Add to the equation conventional agricultures dependence on carbon hungry and, as we’ve all heard, incredibly expensive, artificial nitrogen plus arable, animal free, monoculture and it feels like a particularly messy dead-end street – with the bonus of a vegan Sunday joint of bread and honey – if you remember the Kinks song. I know, vegans don’t always eat honey.

A meat tax?

So, what’s the answer? Liberal foodies have been banging the ‘eating less meat of better provenance’ gong for ages and, good though it may be, when the vast majority can’t afford it, it doesn’t really cut the mustard. Just eating less meat is more practical but, as said, getting 65m people to go vegan isn’t going to happen. I’m 90% sure that some sort of meat tax is the way forward. I have no idea how it might work. It could be levied on the farm, at the abattoir, or as a sales tax at the till, but you can’t get a way from the fact that it would be punitive on the less well-off. ‘Let them eat offal’ is definitely not the answer, although more nose to tail cooking would be a help (for everyone), but a meat tax would have to be accompanied by some sort of help or it would be akin to forcing people to go vegan. Assuming one pays for the other, that’s going to make meat pretty expensive, so it really should have some effect on demand. I can see that I’m thinking myself into a pretty deep hole here so I’d better stop.

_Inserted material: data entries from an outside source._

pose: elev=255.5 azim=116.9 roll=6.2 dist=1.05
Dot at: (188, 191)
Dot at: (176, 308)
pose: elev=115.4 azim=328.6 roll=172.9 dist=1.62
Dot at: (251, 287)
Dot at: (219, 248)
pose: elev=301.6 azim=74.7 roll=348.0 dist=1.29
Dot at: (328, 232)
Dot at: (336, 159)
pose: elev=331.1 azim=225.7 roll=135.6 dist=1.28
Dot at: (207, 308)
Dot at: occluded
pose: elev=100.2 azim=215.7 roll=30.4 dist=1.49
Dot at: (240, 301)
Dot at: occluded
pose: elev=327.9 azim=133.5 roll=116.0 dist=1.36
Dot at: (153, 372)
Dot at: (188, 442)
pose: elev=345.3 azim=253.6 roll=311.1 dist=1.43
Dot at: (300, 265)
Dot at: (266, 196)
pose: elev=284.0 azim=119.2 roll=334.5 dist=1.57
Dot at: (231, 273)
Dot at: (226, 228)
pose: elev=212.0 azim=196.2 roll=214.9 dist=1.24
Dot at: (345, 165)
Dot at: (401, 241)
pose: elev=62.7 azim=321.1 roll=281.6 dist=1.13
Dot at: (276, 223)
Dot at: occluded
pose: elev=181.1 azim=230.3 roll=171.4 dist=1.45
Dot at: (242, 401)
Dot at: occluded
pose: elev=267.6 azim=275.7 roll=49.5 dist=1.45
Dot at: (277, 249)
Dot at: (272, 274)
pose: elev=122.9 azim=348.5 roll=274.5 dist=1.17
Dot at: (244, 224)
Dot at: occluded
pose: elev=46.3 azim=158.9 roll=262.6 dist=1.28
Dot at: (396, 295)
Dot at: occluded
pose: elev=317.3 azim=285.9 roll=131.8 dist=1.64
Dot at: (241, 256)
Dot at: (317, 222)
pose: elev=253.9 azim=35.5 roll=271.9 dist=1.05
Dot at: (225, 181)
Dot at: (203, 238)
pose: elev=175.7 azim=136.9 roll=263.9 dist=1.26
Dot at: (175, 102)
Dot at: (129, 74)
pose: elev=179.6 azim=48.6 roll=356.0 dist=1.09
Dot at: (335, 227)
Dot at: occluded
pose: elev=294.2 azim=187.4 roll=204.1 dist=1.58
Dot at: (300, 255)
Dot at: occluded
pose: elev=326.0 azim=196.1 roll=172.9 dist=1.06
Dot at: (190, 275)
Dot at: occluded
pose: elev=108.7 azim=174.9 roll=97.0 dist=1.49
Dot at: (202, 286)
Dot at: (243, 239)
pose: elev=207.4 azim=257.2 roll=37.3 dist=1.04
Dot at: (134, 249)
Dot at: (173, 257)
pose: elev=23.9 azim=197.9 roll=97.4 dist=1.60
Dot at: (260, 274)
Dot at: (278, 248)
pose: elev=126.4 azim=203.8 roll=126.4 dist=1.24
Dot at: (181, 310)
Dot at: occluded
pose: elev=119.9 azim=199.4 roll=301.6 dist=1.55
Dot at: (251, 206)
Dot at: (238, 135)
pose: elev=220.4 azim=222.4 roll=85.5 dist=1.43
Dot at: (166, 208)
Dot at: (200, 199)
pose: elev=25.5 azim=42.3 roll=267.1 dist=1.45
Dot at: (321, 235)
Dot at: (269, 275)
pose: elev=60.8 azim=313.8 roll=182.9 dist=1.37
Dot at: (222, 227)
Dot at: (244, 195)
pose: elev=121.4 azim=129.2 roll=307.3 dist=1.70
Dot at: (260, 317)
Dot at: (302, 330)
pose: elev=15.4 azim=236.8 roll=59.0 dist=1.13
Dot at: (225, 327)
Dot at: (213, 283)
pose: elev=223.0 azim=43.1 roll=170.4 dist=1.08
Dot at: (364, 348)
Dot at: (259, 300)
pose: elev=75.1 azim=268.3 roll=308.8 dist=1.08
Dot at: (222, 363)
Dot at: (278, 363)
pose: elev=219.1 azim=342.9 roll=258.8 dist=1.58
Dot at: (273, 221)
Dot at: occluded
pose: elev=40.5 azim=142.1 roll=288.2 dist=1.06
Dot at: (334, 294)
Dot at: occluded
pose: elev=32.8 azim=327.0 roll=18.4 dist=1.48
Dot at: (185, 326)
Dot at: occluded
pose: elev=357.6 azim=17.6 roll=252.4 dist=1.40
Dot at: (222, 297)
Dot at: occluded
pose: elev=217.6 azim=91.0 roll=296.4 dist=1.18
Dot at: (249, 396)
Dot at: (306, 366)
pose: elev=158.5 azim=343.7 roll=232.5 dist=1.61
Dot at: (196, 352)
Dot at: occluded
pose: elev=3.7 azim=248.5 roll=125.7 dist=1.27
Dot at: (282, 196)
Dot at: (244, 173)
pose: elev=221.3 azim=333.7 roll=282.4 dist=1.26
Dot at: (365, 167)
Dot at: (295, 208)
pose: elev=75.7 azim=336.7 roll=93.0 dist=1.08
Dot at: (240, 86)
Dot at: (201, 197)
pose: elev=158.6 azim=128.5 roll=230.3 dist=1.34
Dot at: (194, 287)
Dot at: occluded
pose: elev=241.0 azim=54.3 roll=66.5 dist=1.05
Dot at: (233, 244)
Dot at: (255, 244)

It all sounds absolutely horrible but, one thing’s for sure, the free market isn’t going to come up with an acceptable, or workable, answer. Once demand is curbed, we can start looking at how to supply meat, and food in general, in a sustainable way. I’d like to think that that could be through a combination of lengthy rotations, permanent grassland and agroforestry. It all looks so easy, a/ when you’re not a farmer and b/ when you take some of the millions of hectares of land used for growing animal feed out of the equation.